==== Source document

After two years of expanding production in the Netherlands, Belgium, Germany and France, the European potato sector now faces a sharp imbalance. Contract-driven area and yield growth have collided with weaker export demand, growing competition from Asia and trade frictions, pushing free market prices into negative territory for feed-quality lots and redirecting significant volumes into low-value outlets.

📈 Prices & Market Mood

Spot quotations for surplus potatoes destined for animal feed in the EU have effectively turned negative, with reported indications around the equivalent of minus EUR 1.00 per 100 kg when converted from recent GBP and USD quotes. This reflects a situation where growers pay to move product, rather than being paid for it. The cost burden for transport, sorting and disposal is increasingly borne at farm level.

At the same time, downstream products like potato starch show stable list prices: recent offers around EUR 0.82/kg FCA Lodz for conventional potato starch in Poland have been unchanged for several weeks, indicating that processing margins are being supported by cheap raw material while finished product prices remain comparatively firm.

🌍 Supply & Demand Balance

EU surplus volumes are estimated at around 3.3 million tons, centered in key processing regions. In the Netherlands, the 2025 ware potato harvest reached roughly 4.2 million tons, up about 900,000 tons year-on-year. Despite significant diversion of volumes to animal feed, biodigestion and starch, some 500,000–600,000 tons are still believed to be overhanging the market.

Belgium is holding an estimated 800,000 tons in storage, while France faces a forecast surplus close to 1 million tons. Not all growers can or wish to store potatoes for extended periods, particularly as cooling and storage costs erode any theoretical upside. With demand from traditional export and processing channels lagging expectations, this stored surplus constitutes a persistent bearish overhang.

On the demand side, European processors have been hit by softer global appetites for frozen and processed potato products. Increased competition from Asian suppliers in destination markets, tariffs in the United States and the drag from a weaker US dollar have reduced the relative competitiveness of EU exports. The result is subdued off-take at a time when physical availability is exceptional.

========
==== Supplied data

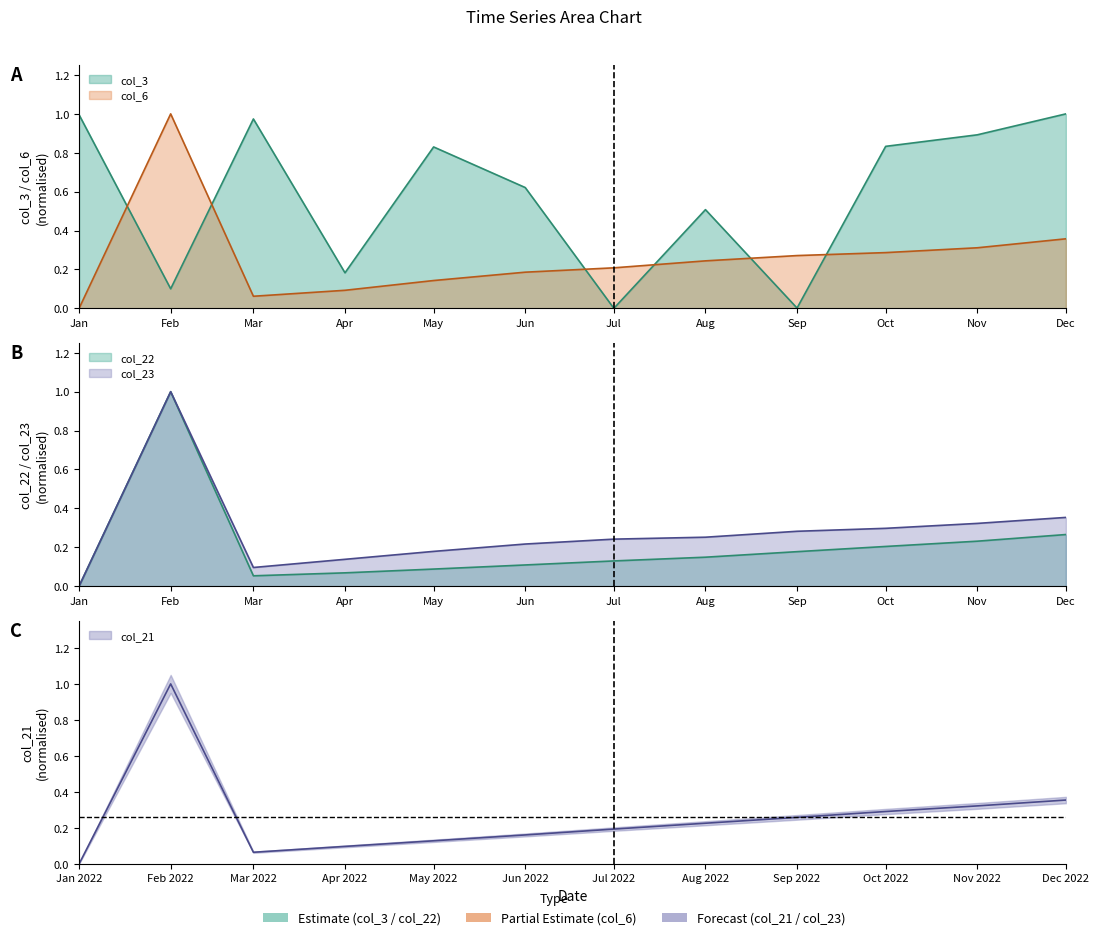

In col_21, how many points are higher than both neighbors (excluding endpoints)?

1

========

▶ [Required work]:
(A) According to the potato market report, what list price is recently offered for conventional potato starch in Poland?
(B) List every country the potato market report names as having expanded potato production over the past two years.
(C) Rewrite the paragraph of the potato market report beginning "Belgium is holding an estimated" as a short bulleted list that keeps its main facts.

▶ [Outputs in order]:
(A) Around EUR 0.82/kg FCA Lodz, unchanged for several weeks.

(B)
- The Netherlands
- Belgium
- Germany
- France

(C)
- Belgium holds an estimated 800,000 tons of potatoes in storage.
- France faces a forecast surplus of close to 1 million tons.
- Not all growers can or want to store potatoes for long, since cooling and storage costs erode any theoretical upside.
- Demand from traditional export and processing channels is lagging expectations.
- The stored surplus is a persistent bearish overhang on the market.